Of course, radiation isn’t the only form of local therapy. Mechanical ones like surgery (to remove a solitary brain metastasis, for instance, or to treat a collapsed vertebra with kyphoplasty) or interventional pulmonology techniques (such as removing tumor from within an airway or placing a stent in an airway compressed from the outside), can also be extremely helpful. Other common local therapies are a pleurodesis (minor surgery to induce scarring outside of the lung that can eliminate a pleural effusion) or placement of a PleuRx catheter (draining pleural fluid outside of the body) to control shortness of breath and the cough that can accompany a recurrent large pleural effusion. These interventions are all extremely appropriate and offer quality of life benefits/symptomatic benefits first and foremost, though they may also improve survival.
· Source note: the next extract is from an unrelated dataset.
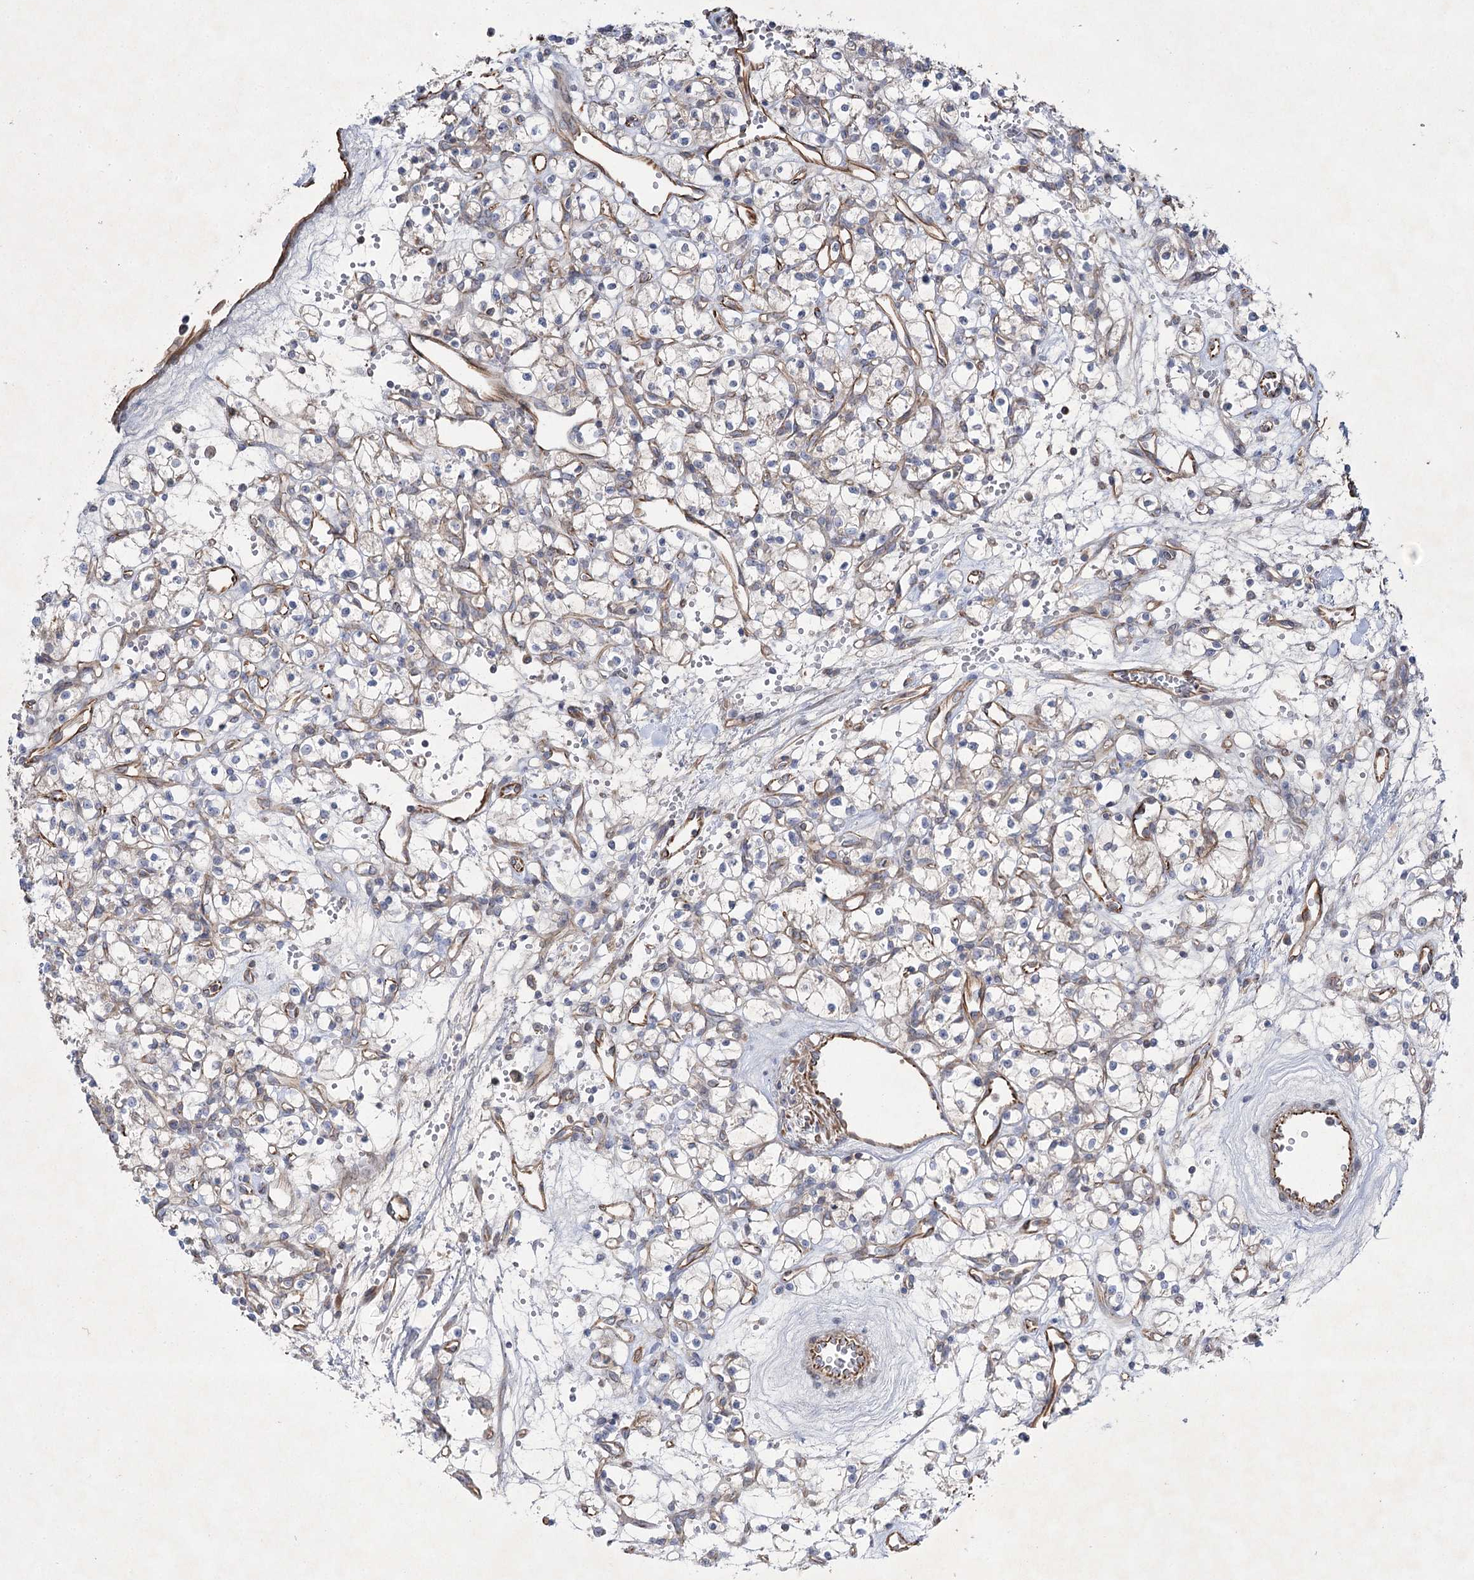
{"staining": {"intensity": "negative", "quantity": "none", "location": "none"}, "tissue": "renal cancer", "cell_type": "Tumor cells", "image_type": "cancer", "snomed": [{"axis": "morphology", "description": "Adenocarcinoma, NOS"}, {"axis": "topography", "description": "Kidney"}], "caption": "Renal cancer stained for a protein using immunohistochemistry (IHC) shows no staining tumor cells.", "gene": "KIAA0825", "patient": {"sex": "female", "age": 59}}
The problem that I see with some recommendations for local therapies is that they may be suggested in situations far beyond these settings, such as for asymptomatic and multifocal metastatic disease, where multiply-directed stereotactic radiation is pursued as a presumably curative technique. While there are rare occasions in which treating one or two metastatic lesions with curative intent can be feasible (as I describe in a separate post about when (in my opinion) overlooking the general rules and treating “oligometastatic” lung cancer with curative intent makes sense), focusing on local therapy with curative intent when the cancer isn’t “oligometastic” veers into the realm of magical thinking. Too often, patients and physicians pursue local therapy because they really just want to “treat the scan” as a “just do something” answer, shrinking or removing the cancer by brute force, but if the cancer is active in multiple sites, it can spread and cause new problems before the patient recovers from side effects of local therapy — especially if that’s surgery. And even if the treatment has very little risk, doing a pricey treatment that has no realistic probability of benefit just because it’s possible doesn’t make a lot of sense.

I recognize that such treatments aren’t necessarily being pursued because patients are gunning for them at all costs. Many physicians make futile recommendations and referrals every day, as I see this in the practice patterns all around me. But I believe that very often the true motivation for these doctors is that it is easier for them to sidestep the emotional and time-consuming challenge of discussing the realistic limitations of our more appropriate therapies, especially after a few lines of treatment, than to just glad hand, smile while offering some false hope, and send a patient out of your office for an intervention that is truly just going through the motions. There are also some doctors who just misinformed enough about the biology of metastatic cancer, or just subject to so much wishful thinking on behalf of their patients, that it’s easy to slip into a collective delusion of the benefit a local therapy can provide.

Nobody wants to be the wet blanking saying that certain treatments are a poor option for patients; this is far happy an experience than suggesting a novel,promising idea for patients. So in the end, I think it’s worth not throwing out the baby with the bathwater. We can reiterate that local therapies still have a clear role for many patients with advanced lung cancer. Not only can they be a critical component in maximizing quality of life and minimizing side effects, they may also offer a realistic possibility of an extraordinarily good outcome for well selected patients. They just aren’t broadly helpful when used indiscriminately as a solution for most people with advanced cancer. And we always want to distinguish between offering real hope and false hope to our patients.

I welcome any questions, comments, or objections you’d want to offer.